Ao contrário do dia anterior, o Domingo acordou sob um manto de nevoeiro e uma chuva miudinha. Clima nada propício para o tipo de terreno onde íamos progredir. Contudo, com o decorrer das horas, o tempo foi melhorando, de tal modo que à hora da partida estava um céu praticamente limpo e um sol radioso a condizer com a maravilhosa equipa organizadora do Grupo Desportivo 4 Caminhos que não mereciam de modo algum aquela situação.


Fui dos primeiros a partir. Confesso que receei aquele "privilégio". Para um "espécie de orientista" um terreno com poucos participantes é mau porque, em caso de necessidade de apoio, há poucas hipóteses aonde se recorrer. Mas uma prova com mais de 700 participantes em pouco tempo o terreno fica colorido e pejado de atletas.


Mais uma vez comecei com cautela, e com facilidade (ou felicidade) encontrei o 1º ponto. A pouco e pouco fui superando altos desníveis, muros de pedra solta, giestas da minha altura, as odiosas silvas e as enormes pedras características daquela região. Só que, o maior problema, o maior obstáculo, estava em mim. Uma coisa tão simples, que é seguir uma linha recta que passa sequencialmente por pontos numerados de 1 a 20 por exemplo, nos azimutes, eu teimo em descair para a esquerda ou para direita. Na leitura do mapa vejo reentrâncias, depressões, curvas de nível, etc. etc. onde elas não estão, ou vice-versa, e como tenho queda para a pastorícia e adoro a natureza, lá ando mais vinte ou trinta minutos do que é necessário. São gostos…

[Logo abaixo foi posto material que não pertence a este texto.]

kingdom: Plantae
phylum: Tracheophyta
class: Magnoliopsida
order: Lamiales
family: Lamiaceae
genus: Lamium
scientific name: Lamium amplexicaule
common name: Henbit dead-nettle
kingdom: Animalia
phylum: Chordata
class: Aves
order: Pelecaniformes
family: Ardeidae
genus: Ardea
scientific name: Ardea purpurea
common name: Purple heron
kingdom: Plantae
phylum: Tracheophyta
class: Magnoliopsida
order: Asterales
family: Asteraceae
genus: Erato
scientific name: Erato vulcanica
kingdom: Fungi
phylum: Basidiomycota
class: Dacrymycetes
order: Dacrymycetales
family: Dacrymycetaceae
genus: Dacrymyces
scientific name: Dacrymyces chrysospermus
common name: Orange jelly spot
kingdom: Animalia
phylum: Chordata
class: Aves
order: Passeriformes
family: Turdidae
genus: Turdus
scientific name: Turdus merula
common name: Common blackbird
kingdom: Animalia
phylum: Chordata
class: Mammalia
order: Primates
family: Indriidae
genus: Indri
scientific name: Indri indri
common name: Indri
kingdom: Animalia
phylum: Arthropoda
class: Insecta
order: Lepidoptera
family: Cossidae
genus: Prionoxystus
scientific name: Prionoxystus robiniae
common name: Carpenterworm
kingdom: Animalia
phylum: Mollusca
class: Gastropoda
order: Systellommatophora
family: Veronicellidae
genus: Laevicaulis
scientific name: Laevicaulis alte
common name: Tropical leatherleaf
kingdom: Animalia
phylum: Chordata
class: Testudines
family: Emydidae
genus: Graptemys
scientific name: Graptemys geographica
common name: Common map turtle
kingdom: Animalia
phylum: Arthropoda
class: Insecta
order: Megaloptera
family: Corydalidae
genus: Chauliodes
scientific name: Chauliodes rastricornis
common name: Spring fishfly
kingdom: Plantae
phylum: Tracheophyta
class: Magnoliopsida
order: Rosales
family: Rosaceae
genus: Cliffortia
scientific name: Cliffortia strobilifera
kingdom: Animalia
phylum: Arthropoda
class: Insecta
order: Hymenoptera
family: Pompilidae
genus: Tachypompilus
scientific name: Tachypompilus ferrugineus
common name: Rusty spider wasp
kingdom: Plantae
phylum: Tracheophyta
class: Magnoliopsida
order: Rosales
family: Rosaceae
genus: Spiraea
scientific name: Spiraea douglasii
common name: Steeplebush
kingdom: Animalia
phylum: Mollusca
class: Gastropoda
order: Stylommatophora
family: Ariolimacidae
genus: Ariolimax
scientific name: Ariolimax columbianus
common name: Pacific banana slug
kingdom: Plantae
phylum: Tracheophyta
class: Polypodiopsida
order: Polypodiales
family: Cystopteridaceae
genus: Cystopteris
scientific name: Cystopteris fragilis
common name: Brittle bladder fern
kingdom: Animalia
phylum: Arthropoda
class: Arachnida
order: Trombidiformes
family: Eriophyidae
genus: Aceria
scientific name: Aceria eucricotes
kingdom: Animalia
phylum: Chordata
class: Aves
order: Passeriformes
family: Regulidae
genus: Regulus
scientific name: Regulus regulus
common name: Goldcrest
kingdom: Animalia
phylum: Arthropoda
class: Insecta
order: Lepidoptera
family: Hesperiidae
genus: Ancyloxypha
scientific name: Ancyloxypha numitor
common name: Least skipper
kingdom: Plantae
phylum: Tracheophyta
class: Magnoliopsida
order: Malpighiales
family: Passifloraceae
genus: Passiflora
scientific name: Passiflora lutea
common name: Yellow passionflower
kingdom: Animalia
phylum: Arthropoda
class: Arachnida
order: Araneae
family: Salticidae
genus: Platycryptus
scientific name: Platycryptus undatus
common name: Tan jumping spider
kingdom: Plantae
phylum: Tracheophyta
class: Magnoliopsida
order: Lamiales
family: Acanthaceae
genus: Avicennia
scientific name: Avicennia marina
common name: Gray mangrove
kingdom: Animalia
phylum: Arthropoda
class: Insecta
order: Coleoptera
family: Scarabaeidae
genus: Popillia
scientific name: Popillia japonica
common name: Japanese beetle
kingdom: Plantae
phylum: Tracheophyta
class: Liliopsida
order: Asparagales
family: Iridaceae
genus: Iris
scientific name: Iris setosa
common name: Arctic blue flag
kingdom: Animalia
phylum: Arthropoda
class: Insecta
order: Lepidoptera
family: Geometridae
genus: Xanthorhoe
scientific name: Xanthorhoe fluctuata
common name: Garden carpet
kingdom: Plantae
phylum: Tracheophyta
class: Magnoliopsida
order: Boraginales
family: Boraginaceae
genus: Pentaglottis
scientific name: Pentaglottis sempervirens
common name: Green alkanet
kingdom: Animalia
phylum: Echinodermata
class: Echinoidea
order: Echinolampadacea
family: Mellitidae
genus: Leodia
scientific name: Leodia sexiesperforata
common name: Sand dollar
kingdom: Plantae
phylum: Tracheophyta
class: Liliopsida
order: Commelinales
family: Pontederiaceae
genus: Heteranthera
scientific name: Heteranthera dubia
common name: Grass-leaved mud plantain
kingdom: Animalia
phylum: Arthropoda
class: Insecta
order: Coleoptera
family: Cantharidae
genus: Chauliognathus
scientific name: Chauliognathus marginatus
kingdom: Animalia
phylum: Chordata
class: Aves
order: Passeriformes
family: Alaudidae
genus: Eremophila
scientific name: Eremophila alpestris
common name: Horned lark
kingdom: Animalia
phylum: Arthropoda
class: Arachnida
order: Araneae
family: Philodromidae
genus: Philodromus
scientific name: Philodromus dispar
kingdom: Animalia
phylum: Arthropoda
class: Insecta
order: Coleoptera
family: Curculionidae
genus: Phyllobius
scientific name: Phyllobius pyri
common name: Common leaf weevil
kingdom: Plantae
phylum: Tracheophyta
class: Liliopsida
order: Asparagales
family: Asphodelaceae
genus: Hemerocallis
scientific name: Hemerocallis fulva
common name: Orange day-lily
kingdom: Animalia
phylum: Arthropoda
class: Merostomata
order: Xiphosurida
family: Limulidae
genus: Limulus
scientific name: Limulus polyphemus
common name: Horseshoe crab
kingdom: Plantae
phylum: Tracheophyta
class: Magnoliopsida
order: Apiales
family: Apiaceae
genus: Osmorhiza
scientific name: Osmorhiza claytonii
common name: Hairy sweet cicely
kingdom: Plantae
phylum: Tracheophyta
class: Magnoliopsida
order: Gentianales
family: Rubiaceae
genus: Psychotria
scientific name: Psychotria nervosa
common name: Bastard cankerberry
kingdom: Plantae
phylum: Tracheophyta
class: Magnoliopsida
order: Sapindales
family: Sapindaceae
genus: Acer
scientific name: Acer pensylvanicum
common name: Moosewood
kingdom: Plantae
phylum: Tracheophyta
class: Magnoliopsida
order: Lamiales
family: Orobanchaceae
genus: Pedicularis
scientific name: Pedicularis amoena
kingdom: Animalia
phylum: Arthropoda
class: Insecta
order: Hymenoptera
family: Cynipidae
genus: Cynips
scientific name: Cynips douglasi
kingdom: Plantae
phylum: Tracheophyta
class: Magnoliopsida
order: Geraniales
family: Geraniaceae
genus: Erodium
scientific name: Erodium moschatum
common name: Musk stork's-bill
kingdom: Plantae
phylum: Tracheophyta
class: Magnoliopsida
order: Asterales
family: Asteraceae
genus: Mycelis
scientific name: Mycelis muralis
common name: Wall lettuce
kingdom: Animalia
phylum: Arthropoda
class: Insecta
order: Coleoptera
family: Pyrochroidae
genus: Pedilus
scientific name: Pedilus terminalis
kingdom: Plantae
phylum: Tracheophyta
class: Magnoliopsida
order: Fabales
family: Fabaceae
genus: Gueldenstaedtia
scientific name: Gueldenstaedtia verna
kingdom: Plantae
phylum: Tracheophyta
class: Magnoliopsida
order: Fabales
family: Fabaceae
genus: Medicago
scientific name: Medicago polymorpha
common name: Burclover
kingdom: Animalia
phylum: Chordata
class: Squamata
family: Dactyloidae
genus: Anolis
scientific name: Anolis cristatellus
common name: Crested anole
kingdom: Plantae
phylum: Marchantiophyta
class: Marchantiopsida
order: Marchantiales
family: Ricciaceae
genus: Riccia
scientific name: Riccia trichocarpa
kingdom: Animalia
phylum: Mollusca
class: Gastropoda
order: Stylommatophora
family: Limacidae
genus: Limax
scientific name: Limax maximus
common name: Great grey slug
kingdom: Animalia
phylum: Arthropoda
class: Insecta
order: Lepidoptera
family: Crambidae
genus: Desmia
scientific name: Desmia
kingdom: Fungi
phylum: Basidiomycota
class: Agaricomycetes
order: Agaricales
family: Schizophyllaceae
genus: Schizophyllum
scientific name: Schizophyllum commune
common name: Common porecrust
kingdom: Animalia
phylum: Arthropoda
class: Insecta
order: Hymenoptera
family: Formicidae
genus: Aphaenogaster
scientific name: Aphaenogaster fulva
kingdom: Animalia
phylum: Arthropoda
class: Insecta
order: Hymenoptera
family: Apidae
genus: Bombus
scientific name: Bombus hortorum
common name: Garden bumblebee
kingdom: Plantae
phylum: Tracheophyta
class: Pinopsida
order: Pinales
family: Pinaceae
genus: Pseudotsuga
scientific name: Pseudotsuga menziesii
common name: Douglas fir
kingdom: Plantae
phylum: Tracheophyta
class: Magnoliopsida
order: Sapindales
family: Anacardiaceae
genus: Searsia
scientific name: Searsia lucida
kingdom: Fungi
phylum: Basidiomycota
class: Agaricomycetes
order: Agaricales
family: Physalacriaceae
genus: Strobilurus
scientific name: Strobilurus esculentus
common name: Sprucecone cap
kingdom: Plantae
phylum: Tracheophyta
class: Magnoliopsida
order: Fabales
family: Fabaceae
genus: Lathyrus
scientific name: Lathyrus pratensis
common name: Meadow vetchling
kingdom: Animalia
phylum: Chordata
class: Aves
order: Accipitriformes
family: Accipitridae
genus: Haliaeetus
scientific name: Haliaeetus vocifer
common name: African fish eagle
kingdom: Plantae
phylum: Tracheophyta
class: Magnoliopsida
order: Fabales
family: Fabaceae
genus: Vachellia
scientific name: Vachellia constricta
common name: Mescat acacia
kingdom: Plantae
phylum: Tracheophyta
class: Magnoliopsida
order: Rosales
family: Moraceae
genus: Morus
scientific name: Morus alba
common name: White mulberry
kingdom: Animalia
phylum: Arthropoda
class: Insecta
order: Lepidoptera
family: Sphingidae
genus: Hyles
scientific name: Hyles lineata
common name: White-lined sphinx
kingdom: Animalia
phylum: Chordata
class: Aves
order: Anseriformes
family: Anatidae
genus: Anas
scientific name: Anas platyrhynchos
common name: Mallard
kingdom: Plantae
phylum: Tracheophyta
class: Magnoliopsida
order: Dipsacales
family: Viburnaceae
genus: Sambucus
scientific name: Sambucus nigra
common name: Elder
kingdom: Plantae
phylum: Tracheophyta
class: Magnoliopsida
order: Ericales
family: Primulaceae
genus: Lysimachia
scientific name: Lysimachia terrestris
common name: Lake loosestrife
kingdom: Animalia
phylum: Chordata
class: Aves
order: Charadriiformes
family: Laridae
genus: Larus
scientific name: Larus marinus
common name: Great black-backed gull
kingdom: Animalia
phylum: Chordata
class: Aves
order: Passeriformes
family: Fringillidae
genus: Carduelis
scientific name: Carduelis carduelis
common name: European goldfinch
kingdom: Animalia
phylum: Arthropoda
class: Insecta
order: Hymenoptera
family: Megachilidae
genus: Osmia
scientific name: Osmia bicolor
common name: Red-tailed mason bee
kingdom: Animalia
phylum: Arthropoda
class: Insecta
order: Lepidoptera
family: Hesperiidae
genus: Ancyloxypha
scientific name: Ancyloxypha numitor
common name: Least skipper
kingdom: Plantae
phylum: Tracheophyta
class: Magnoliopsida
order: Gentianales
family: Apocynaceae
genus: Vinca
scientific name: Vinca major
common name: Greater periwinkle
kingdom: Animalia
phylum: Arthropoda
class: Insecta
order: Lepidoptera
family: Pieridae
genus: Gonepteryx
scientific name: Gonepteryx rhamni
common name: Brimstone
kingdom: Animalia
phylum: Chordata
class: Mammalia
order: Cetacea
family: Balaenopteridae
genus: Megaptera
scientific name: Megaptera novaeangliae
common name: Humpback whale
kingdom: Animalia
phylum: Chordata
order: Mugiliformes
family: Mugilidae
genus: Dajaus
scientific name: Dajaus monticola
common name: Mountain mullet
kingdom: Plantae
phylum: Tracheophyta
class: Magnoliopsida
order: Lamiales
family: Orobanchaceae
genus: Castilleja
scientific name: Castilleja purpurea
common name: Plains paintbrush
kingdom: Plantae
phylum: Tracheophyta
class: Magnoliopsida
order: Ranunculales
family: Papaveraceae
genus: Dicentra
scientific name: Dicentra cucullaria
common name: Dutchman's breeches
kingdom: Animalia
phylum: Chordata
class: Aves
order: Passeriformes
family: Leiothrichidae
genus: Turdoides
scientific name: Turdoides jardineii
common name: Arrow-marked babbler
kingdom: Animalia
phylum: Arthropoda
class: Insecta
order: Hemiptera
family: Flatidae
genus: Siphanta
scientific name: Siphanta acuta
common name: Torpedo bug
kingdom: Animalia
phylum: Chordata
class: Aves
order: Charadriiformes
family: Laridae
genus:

Quantas vezes nas corridas a dois, três km da meta me questiono: o que é que eu ando para aqui a fazer?...ultrapassada a meta, a pergunta é inevitável, qual e quando é a próxima corrida? Domingo, no ponto 10 (31), ao fim de 15 minutos (aquilo é que foi um 31), eu também questionava: o que é que eu ando aqui a fazer?...naquele momento não encontrei resposta para a questão. Hoje, não tenho dúvidas para o que andava ali a fazer. Não obstante, não ter uma actividade laboral sedentária (sou operário da construção civil), também não sou nómada e, quer queiramos ou não, já não dispensamos as regalias e os privilégios da tecnologia actual, e se um ser humano com 50 anos se dedica ao sofá, TV, pevides, amendoins e sus afins, todos sabemos no que é que isso dá! Por isso…


O direito

O excelente restaurante itinerante do Comezainas. Vasta gama de iguarias. Quentes, frias, doces ou salgadas, e mais…a um bom preço! Organizar em dois dias, três eventos desportivos de orientação que, segundo julgo saber, envolve 150 controlos, é obra!


636 Classificados

421 Masculinos (66.20 %) – 110 jovens (26.12% dos 421)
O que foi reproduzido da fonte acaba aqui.